How to Sell Your Home During the Winter

By Teresa Mears December 2, 2014 3:03 PM

When we say ’tis the season, we’re usually not referring to the season to sell your home. That’s because in regions with seasons, the best time to sell a home is typically the spring and summer.

But even in areas where snow covers the ground for months, it is possible to sell your house in winter, and often for a price as good as you’d get in summer. It just takes a winter strategy to match the winter conditions.

“More often than not, homes in the winter will sell for more money,” says Paul Stone, a Redfin real estate agent in Denver. “There’s less inventory to choose from.” He advises winter sellers to be flexible because it’s hard to predict how long a given home will take to sell and the number of showings could depend on the weather.

Redfin analyzed two years of sales, from 2011 to 2013, in a handful of large cities and found that homes listed in winter sold a week faster and closer to the asking price than those listed in other seasons. The analysis, which included traditionally cold cities like Chicago and Boston, showed homes were also more likely to sell within six months of appearing on the market.

In recent years, when inventory has been low, the winter market has been especially strong, says Nan Shanahan, broker and owner of Better Homes and Gardens Real Estate The Shanahan Group in Boston. Homes offered for sale in winter have sold quickly, sometimes above asking price and with multiple offers, she says, because there was so much pent-up demand.

“The people whose homes are on the market [in winter] are usually serious about selling,” she says. And many buyers are serious as well. New Year’s resolutions may include the resolution to buy a home, which brings out buyers at the first of the year, especially if there isn’t much snow. January is also a time for corporate relocations. Buyers without school-age children have no reason to wait until summer to look for a home.

“We start getting calls in January,” Shanahan says. She suggests to clients who want to sell not to wait until spring to list. “I always encourage people to put their homes on sooner rather than later.”

Staging a home for sale is as important in winter as it is in summer, but the tactics are slightly different, since flower beds are absent from the picture but chilly weather is not.

“We have to change gears,” Shanahan says. “It’s a little different when we have snow.”

Here are 13 tips to sell your home in winter:

Shovel snow off the driveway and walk. If you can’t keep up with the shoveling on your own, hire a service. And make sure there are no patches of ice. It’s important that prospective buyers can get to your home safely.

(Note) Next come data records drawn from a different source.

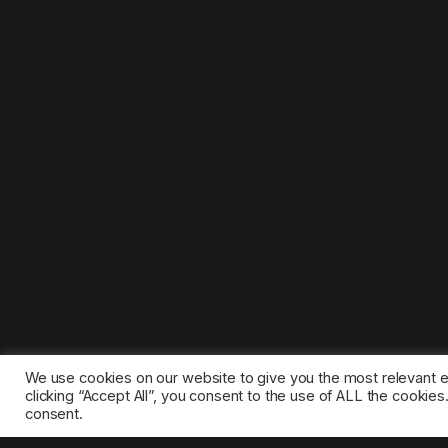
We use cookies on our website to give you the most relevant 
clicking “Accept All”, you consent to the use of ALL the cookie
consent.
©2025 1gamestop.eu - All copyrights, trade marks, serv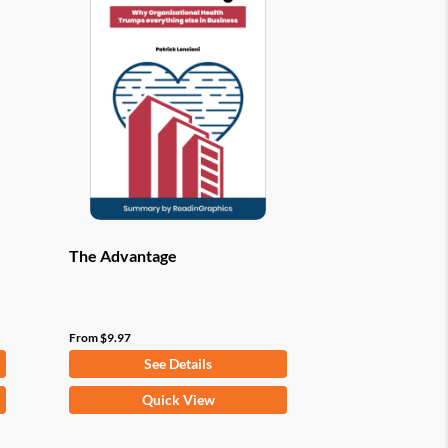
options
may
be
chosen
on
the
product
page
The Advantage
From
$
9.97
See Details
This
Quick View
product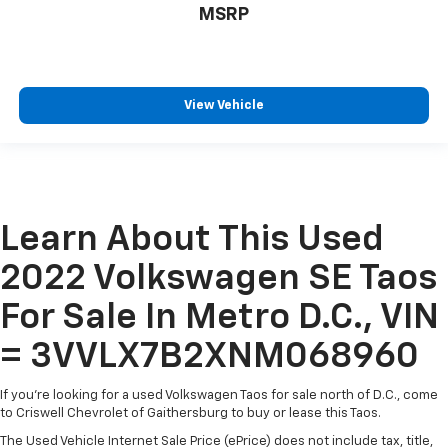
MSRP
View Vehicle
Learn About This Used
2022 Volkswagen SE Taos
For Sale In Metro D.C., VIN
= 3VVLX7B2XNM068960
If you're looking for a used Volkswagen Taos for sale north of D.C., come
to Criswell Chevrolet of Gaithersburg to buy or lease this Taos.
The Used Vehicle Internet Sale Price (ePrice) does not include tax, title,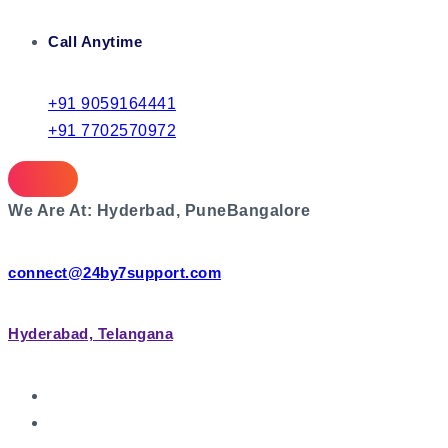
Call Anytime
+91 9059164441
+91 7702570972
We Are At:
Hyderbad, Pune
Bangalore
connect@24by7support.com
Hyderabad, Telangana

Create a cozy feeling. When people step in out of the cold, grab them with the warmth of your home. Apple cider on the stove, fresh-baked cookies, soft music and a fire all contribute to an inviting atmosphere.

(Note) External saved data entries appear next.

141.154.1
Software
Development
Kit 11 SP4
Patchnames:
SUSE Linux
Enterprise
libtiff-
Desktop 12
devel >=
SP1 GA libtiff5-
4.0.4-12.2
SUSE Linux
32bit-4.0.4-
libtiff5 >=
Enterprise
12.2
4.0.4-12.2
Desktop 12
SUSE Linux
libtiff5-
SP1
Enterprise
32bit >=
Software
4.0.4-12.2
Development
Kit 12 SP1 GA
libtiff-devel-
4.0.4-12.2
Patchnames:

Use tasteful holiday d├ęcor. If your home looks like a Christmas card, it will help convey the warm feeling of a Hallmark commercial. “The houses that are all dressed up for Christmas … they show beautifully,” Shanahan says.

Clean gutters, and make sure there are no places ice dams can develop. You want to demonstrate to a prospective buyer that you are meticulous about maintenance and that spring won’t uncover surprise issues that require repairs.

Bring in the light. During the day, that means opening curtains and turning on lights inside. In the evening, you may need to turn on all the lights — inside and outside — to give your home a welcoming feel.

Get trees and shrubs trimmed. While the winter landscape is not as inviting as the summer landscape, you want to keep your yard and the flower beds, trees and shrubs that surround it clean-looking.

Put evergreen plants in pots around the door. A touch of green goes a long way on a gloomy day. Ask your local nursery which plants would do best in your winter climate.

Paint the front and garage doors. A layer of paint on doors and trim, if needed, can make the house look clean and neat. Even in winter, curb appeal matters.

Make sure the path to the lockbox is clear. If you are using a lockbox for real estate agents to enter your home, make sure they can get to it without tromping through the snow.

Take pictures on a nice day. Most buyers start their home search on the Internet, which makes the photos a key tool for selling your home. Be prepared to wait for better weather to get better photos. “A beautiful, sunny day with nice, clean snow makes it attractive,” Shanahan says.

Price your home right. If you overprice your home, agents and buyers are likely to assume you’re not serious or unrealistic and won’t even bother to look at it. Yes, you can always lower the price later, but the longer the home stays on the market, the more people are going to think something is wrong with it.

Offer information about systems that can’t be inspected. If the roof is covered by snow, an inspector may not be able to get a good look at it. Offer prospective buyers information about when the roof was installed and any previous inspections. Offer to put money in escrow for repairs that can’t be completed in winter.

Be prepared for weather delays. Snowstorms can delay inspections or even the transmission of documents if the people involved can’t get to work. But, Shanahan, says, the rise of electronic transactions has cut down the amount of driving required to close a deal.